The Trans Euro Trail — or just TET for short — is all adventure riders and dirt road travellers dream. It runs all the way from the North Cape to the door step of Africa. Across 30 countries, zigzagging 51,000 km of dirt roads, gravel and single tracks through Europe.
4 sections in Norway
In short, we have 4 sections in Norway. Section 1, 2 and 2b in southern parts, passing deep forests and high mountains. And section 3 in the north, crossing the tundra and sparse forest, heading north along the Old Post Road. The final stretch to the iconic top of Europe — The North Cape — runs on tarmac.
TET Norway Section 1: Charlottenberg – Blåhø
The close to 600 km long section 1 starts where you cross the Swedish border near the town of Charlottenberg. You dive straight into the forest and drives on gravel, dirt roads and forest roads for more than 100 km. Even if you don’t get to higher grounds to enjoy a view, you pass beautiful lakes, drive alongside rivers and feel really deep into the wilderness. Soon you start climbing the mountain roads east of Lillehammer. Crossing the Gudbrands valley on the way towards Skåbu. This part is considered the trickiest, with some narrow and challenging back-roads. But it is manageable even on huge adventure bikes. In fact, if you take your time, the TET in Norway is in general more of a beautiful nature adventure. Not an off-road challenge. That said, some gravel/dirt road experience — especially if you travel alone, and a set of tougher tires, is an advantage.
From Skåbu to Vågamo you climb mountains and dive into valleys, until you finally climb the section’s destination, Blåhø.
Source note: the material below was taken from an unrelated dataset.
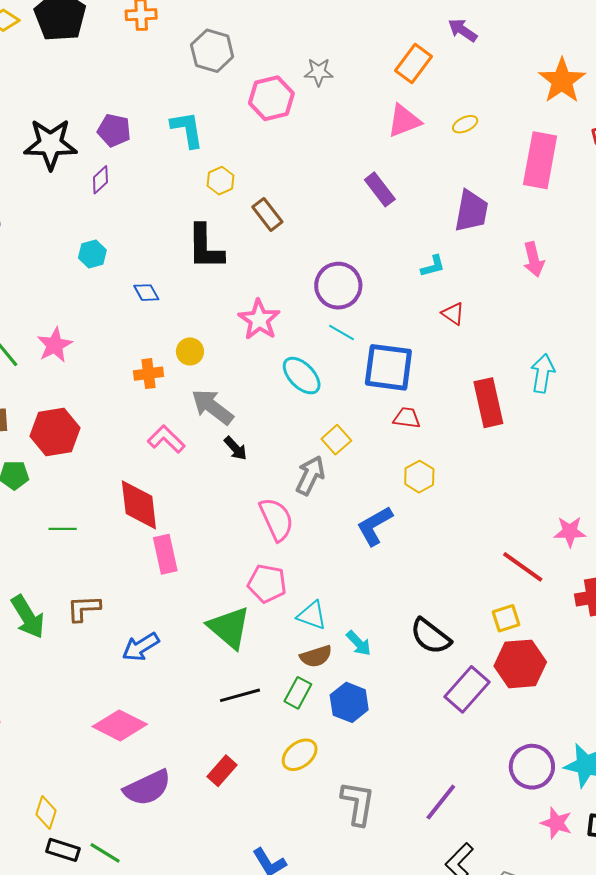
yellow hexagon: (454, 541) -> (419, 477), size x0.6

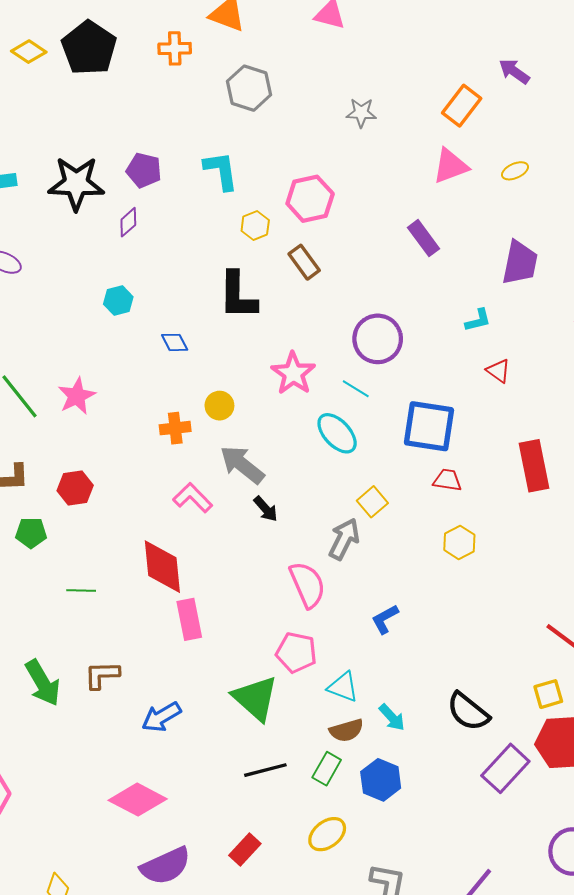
pink hexagon: (271, 98) -> (310, 199), moved
cyan line: (342, 333) -> (356, 389), moved
red hexagon: (55, 432) -> (75, 488), size x0.7
blue L-shape: (375, 526) -> (385, 619), moved, size x0.7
The view from the 1618 m high mountain top is spectacular in all directions.
The TET Norway sections
- Section 1: Charlottenberg — Blåhø
- Section 2: Blåhø – Støa
- Section 2b: roundtrip: Alvdal-Røros-Alvdal
- section 3: Finish border — North Cape
Honor the Linesman
In Norway, it is not allowed to go off-roading wherever you like, and many (actually, most) gravel roads are closed for public use.
But also here, as in the other countries the TET passes, there is an eager dirt road adventurer developing, expanding and checking the route’s on voluntary basis. In TET, he/she is called a linesman and in Norway that is Tore Silseth.
He’s made sure that the whole route is 100% legal for us to use.
Toll roads
Some roads are toll-roads, and if you cannot pay via your mobile phone (Vipps), you need to bring cash. A few accepts card, but far from all of these small roads.